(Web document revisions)
- - - -
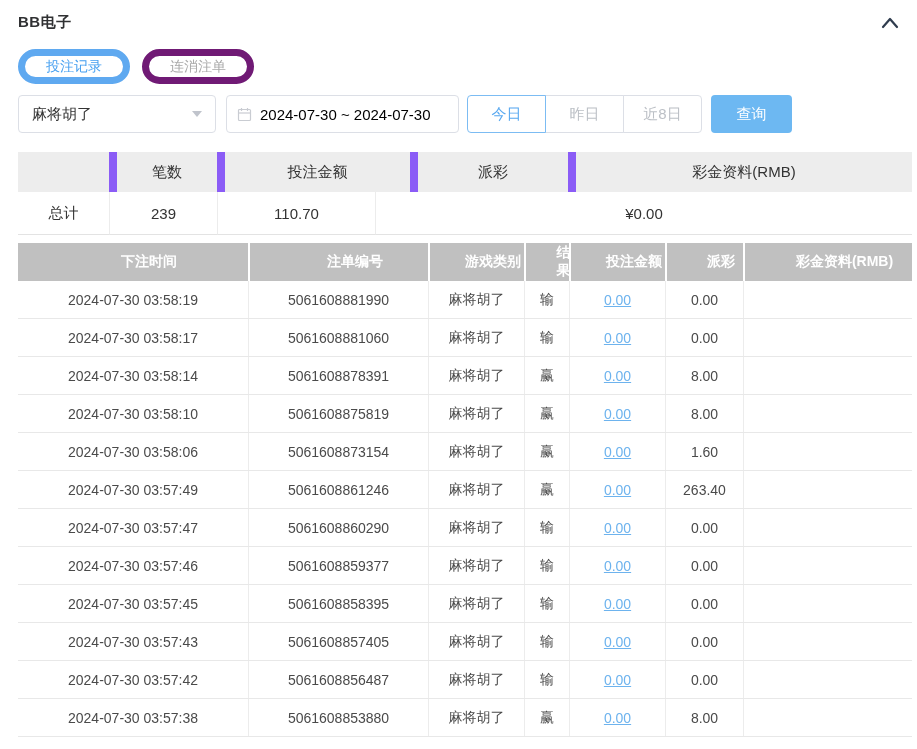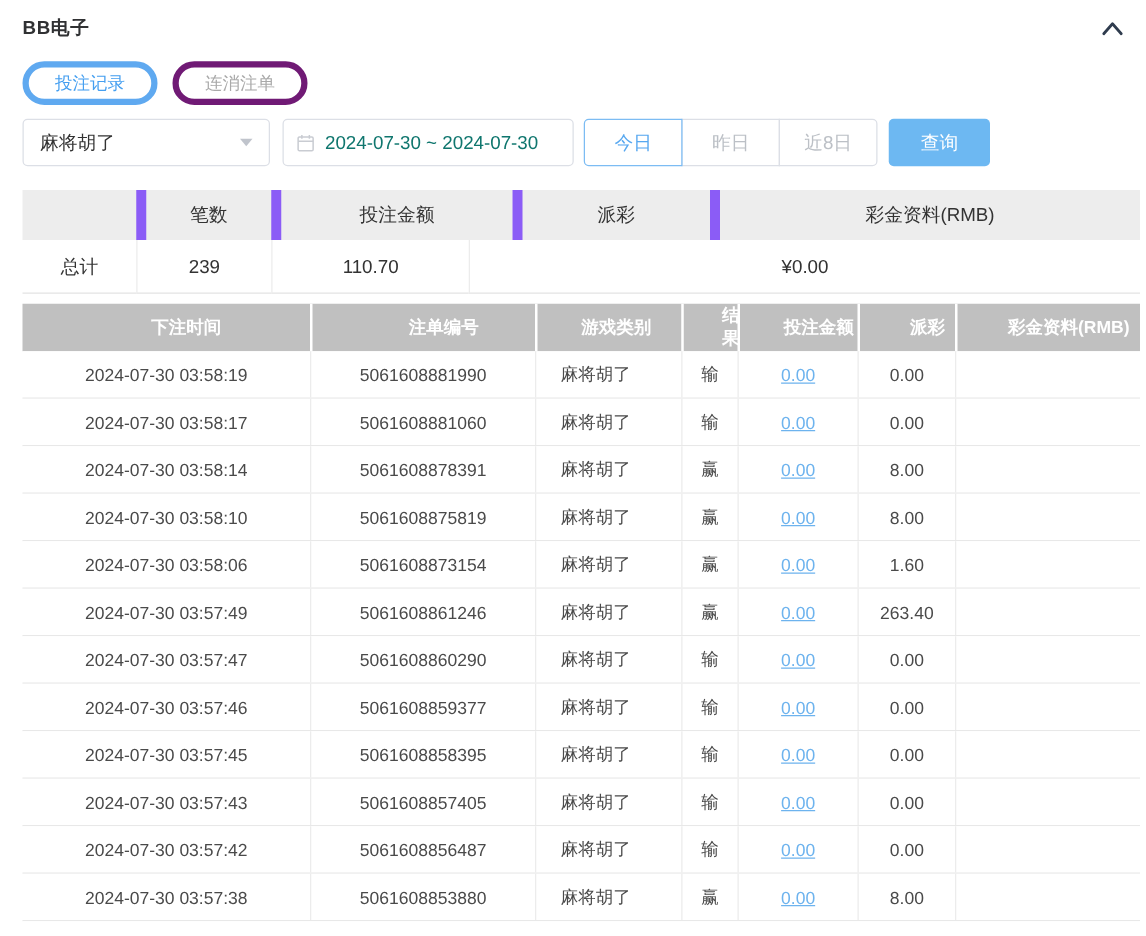--- a/index.html
+++ b/index.html
@@ -9,34 +9,34 @@
 
   
   .panel-header { display:flex; justify-content:space-between; align-items:center;
     padding-top:8px; height:36px; }
   .title { font-size:15px; font-weight:bold; color:#303133; letter-spacing:.5px; }
   .collapse-btn { cursor:pointer; padding:2px 12px 0 0; line-height:0; }
 
   
   .tabs { margin-top:13px; display:flex; gap:12px; }
   .tab { height:35px; padding:0 21px; border-radius:18px; background:#fff;
-    font-size:14px; display:flex; align-items:center; border:5px solid #701a75;
+    font-size:14px; display:flex; align-items:center; border:7px solid #701a75;
     color:#a9a9a9; cursor:pointer; font-family:inherit; }
   .tab.active { border-color:#5fa9f0; color:#459ff0; }
 
   
   .filters { margin-top:11px; display:flex; align-items:center; }
   .select-box { width:198px; height:38px; border:1px solid #dcdfe6; border-radius:4px;
     display:flex; align-items:center; justify-content:space-between; padding:0 13px;
     font-size:15px; color:#333; cursor:pointer; background:#fff; }
   .caret-down { width:0; height:0; border-left:5px solid transparent;
     border-right:5px solid transparent; border-top:6px solid #c0c4cc; }
   .date-box { margin-left:10px; width:233px; height:38px; border:1px solid #dcdfe6;
     border-radius:4px; display:flex; align-items:center; gap:8px; padding:0 10px;
-    font-size:15px; color:#0f766e; cursor:pointer; background:#fff; }
+    font-size:15px; color:#000000; cursor:pointer; background:#fff; }
   .quick-group { margin-left:8px; display:flex; }
   .quick { width:79px; height:38px; background:#fff; border:1px solid #dcdfe6;
     font-size:15px; color:#bcc0c6; margin-left:-1px; cursor:pointer; font-family:inherit; }
   .quick:first-child { border-radius:4px 0 0 4px; margin-left:0; }
   .quick:last-child { border-radius:0 4px 4px 0; }
   .quick.active { border-color:#7cbcf3; color:#58a8f0; position:relative; z-index:1; }
   .search-btn { margin-left:9px; width:81px; height:38px; background:#6db8f2;
     color:#fff; border:none; border-radius:4px; font-size:15px; cursor:pointer;
     font-family:inherit; }
 
@@ -55,21 +55,21 @@
   
   .main { margin-top:8px; }
   .m-head { display:flex; background:#c0c0c0; height:38px; }
   .m-hcell { color:#fff; font-weight:bold; font-size:14px; display:flex;
     align-items:center; justify-content:center;padding-left:32px; }
   .m-hcell + .m-hcell { border-left:2px solid #fff; }
   .m-row { display:flex; border-bottom:1px solid #e8e8e8; height:38px; background:#fff; }
   .m-cell { display:flex; align-items:center; justify-content:center;
     font-size:14px; color:#4a4a4a; }
   .m-row .m-cell + .m-cell { border-left:1px solid #ececec; }
-  .c0 { width:230px; } .c1 { width:180px; } .c2 { width:96px; } .c3 { width:45px;margin-left:21px; }
+  .c0 { width:230px; } .c1 { width:180px; } .c2 { width:96px; } .c3 { width:45px; }
   .c4 { width:96px; } .c5 { width:78px; } .c6 { flex:1; }
   .bet-link { color:#6db3ee; text-decoration:underline; cursor:pointer; }
   .m-row.partial { border-bottom:none; height:12px; }
 </style>
 </head>
 <body>
 
 <div class="page">
 
   <div class="panel-header">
- - - -
▶ **Directive**: Omit the pictures. Print, word for word, the lines from the beginning of the entries above through the line that holds "21px; border-radius:18px; background:#fff;".

▶ **Solved problem**:
--- a/index.html
+++ b/index.html
@@ -9,34 +9,34 @@
 
   
   .panel-header { display:flex; justify-content:space-between; align-items:center;
     padding-top:8px; height:36px; }
   .title { font-size:15px; font-weight:bold; color:#303133; letter-spacing:.5px; }
   .collapse-btn { cursor:pointer; padding:2px 12px 0 0; line-height:0; }
 
   
   .tabs { margin-top:13px; display:flex; gap:12px; }
   .tab { height:35px; padding:0 21px; border-radius:18px; background:#fff;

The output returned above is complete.